WORK REQUEST: Change "x-axis" to "horizontal axis" in everything from the line containing "102000 to 103400" down to the line containing "What is the ratio", and give those lines again with nothing else altered.

------------

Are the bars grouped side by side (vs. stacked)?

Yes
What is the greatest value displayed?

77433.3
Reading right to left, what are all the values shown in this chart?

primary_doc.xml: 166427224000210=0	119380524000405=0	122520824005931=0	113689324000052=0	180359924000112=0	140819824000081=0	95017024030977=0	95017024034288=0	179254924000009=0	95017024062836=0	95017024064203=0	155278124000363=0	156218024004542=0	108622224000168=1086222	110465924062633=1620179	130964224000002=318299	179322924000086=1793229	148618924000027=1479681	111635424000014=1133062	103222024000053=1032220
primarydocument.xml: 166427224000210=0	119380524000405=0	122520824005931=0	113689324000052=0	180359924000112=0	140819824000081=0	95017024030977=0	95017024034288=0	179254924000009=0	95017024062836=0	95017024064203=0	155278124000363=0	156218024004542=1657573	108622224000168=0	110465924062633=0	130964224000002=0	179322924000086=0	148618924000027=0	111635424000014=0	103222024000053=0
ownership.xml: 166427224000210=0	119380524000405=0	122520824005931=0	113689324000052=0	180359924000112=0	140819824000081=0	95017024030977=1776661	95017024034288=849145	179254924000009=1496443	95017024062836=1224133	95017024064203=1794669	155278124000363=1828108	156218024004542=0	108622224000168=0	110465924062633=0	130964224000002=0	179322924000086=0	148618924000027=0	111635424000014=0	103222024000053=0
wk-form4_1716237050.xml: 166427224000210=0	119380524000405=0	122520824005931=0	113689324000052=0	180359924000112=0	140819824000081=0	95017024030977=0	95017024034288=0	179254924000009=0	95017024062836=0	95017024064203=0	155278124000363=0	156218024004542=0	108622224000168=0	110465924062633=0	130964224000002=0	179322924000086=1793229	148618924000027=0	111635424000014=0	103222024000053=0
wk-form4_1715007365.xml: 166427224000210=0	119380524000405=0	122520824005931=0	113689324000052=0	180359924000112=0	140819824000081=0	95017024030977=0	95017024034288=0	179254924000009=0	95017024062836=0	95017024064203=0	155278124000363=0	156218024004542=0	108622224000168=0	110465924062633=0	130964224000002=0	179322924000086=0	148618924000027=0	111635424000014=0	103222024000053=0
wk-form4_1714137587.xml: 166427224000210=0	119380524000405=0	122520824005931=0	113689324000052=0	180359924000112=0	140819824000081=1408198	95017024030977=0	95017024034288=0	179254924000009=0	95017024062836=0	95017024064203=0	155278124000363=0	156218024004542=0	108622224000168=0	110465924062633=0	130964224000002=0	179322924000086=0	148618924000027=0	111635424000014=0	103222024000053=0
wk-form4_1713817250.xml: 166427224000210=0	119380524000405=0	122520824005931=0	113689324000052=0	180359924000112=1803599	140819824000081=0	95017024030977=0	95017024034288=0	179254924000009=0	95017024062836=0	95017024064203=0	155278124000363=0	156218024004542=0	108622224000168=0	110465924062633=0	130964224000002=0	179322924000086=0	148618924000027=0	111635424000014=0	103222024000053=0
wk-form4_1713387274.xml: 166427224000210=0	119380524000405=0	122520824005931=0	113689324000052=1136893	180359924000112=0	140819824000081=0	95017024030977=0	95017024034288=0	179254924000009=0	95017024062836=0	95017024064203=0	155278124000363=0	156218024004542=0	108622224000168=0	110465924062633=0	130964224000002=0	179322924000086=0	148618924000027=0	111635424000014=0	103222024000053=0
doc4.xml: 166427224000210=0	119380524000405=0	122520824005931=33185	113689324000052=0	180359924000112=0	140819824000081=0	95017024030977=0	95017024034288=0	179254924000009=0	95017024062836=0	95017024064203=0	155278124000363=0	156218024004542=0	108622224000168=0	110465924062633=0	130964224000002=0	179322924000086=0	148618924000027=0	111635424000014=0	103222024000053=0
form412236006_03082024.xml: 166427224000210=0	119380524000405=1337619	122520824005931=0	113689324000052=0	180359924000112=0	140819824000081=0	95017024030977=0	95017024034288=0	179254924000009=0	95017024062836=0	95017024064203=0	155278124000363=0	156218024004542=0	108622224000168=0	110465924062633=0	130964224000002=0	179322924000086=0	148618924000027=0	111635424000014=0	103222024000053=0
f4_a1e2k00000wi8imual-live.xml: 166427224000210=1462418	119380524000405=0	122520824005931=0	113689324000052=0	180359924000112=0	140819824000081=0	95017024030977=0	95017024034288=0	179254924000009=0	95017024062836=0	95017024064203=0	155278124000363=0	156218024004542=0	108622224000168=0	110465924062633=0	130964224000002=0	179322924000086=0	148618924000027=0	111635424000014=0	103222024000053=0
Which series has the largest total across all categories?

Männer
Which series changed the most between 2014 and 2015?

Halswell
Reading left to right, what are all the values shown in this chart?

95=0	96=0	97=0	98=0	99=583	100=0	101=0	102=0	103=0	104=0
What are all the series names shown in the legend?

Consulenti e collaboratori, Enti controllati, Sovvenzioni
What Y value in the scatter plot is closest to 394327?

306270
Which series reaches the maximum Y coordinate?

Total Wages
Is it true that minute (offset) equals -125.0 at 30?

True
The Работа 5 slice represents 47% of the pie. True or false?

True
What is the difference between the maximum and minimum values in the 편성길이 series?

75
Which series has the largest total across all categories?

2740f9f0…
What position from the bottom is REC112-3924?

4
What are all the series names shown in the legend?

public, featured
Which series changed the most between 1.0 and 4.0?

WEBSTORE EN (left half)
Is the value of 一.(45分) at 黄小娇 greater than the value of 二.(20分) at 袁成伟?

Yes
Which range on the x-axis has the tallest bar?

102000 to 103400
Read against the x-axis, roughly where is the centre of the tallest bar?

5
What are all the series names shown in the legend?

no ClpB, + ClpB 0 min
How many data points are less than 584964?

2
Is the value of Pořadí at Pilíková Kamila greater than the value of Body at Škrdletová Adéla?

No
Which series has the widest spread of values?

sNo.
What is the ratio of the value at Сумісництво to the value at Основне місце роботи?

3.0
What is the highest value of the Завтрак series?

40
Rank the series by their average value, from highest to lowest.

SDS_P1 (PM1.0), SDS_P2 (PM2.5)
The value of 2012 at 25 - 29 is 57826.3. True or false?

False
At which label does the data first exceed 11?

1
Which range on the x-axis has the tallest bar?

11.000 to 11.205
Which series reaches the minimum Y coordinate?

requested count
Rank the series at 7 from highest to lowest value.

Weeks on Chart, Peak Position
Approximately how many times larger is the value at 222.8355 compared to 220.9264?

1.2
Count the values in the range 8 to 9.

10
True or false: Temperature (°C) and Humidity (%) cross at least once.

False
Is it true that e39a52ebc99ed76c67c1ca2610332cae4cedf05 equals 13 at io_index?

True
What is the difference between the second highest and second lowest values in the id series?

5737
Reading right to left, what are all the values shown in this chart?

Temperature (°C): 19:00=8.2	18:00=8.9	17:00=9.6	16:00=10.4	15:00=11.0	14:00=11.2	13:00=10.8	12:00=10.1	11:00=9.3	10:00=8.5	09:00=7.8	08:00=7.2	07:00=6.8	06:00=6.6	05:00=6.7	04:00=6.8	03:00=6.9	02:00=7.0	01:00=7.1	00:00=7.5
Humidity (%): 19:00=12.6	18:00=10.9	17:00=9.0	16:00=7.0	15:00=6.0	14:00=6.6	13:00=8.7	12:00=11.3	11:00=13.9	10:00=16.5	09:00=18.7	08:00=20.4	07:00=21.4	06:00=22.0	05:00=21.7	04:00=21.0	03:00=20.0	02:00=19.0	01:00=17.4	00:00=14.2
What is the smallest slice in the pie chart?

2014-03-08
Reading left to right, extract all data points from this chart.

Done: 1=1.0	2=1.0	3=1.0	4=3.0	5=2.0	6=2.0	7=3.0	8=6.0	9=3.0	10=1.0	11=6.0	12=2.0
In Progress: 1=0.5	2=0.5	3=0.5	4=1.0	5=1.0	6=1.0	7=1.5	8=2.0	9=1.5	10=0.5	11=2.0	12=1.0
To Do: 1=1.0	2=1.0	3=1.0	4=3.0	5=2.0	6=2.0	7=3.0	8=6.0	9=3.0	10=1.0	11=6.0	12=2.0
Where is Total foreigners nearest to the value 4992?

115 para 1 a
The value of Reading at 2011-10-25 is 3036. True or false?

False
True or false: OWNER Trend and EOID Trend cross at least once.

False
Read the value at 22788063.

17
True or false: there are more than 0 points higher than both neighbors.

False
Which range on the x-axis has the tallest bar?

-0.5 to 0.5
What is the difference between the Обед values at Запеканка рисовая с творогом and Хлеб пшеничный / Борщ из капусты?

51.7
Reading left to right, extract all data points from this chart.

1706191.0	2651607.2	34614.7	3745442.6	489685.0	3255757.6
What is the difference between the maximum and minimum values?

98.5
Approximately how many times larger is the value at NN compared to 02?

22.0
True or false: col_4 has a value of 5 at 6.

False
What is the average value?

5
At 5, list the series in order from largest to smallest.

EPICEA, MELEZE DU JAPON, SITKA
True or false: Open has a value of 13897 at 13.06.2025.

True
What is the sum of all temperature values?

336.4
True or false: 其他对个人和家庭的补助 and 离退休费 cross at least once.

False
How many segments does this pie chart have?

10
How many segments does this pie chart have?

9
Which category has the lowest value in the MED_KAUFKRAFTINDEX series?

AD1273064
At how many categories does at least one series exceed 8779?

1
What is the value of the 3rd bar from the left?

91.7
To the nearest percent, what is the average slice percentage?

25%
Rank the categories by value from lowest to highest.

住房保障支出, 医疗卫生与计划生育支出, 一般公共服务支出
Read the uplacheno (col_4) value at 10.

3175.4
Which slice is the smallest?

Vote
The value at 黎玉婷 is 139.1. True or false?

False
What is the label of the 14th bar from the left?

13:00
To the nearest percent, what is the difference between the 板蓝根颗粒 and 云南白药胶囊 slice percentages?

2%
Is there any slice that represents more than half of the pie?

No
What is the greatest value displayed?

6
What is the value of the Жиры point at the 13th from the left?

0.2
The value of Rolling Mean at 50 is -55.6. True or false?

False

------------

SOLUTION TO THE EXERCISE:
102000 to 103400
Read against the horizontal axis, roughly where is the centre of the tallest bar?

5
What are all the series names shown in the legend?

no ClpB, + ClpB 0 min
How many data points are less than 584964?

2
Is the value of Pořadí at Pilíková Kamila greater than the value of Body at Škrdletová Adéla?

No
Which series has the widest spread of values?

sNo.
What is the ratio of the value at Сумісництво to the value at Основне місце роботи?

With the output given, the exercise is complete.